# [What the exercise asks]
Locate each line in the records that contains the string "Заказать". Copy every such line in full.

[Page images with their extracted text]

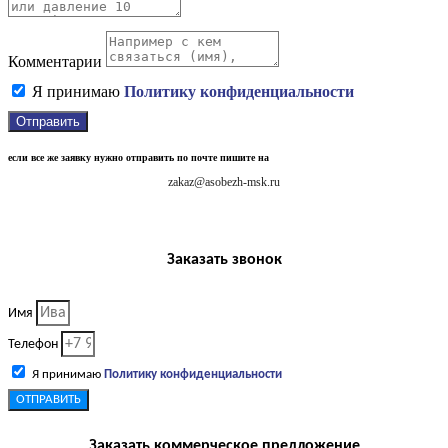
Комментарии
Я принимаю
Политику конфиденциальности
Отправить
если все же заявку нужно отправить по почте пишите на
zakaz@asobezh-msk.ru
Заказать звонок
Имя
Телефон
Я принимаю
Политику конфиденциальности
ОТПРАВИТЬ
Заказать коммерческое предложение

# [Expected output]
Заказать звонок
Заказать коммерческое предложение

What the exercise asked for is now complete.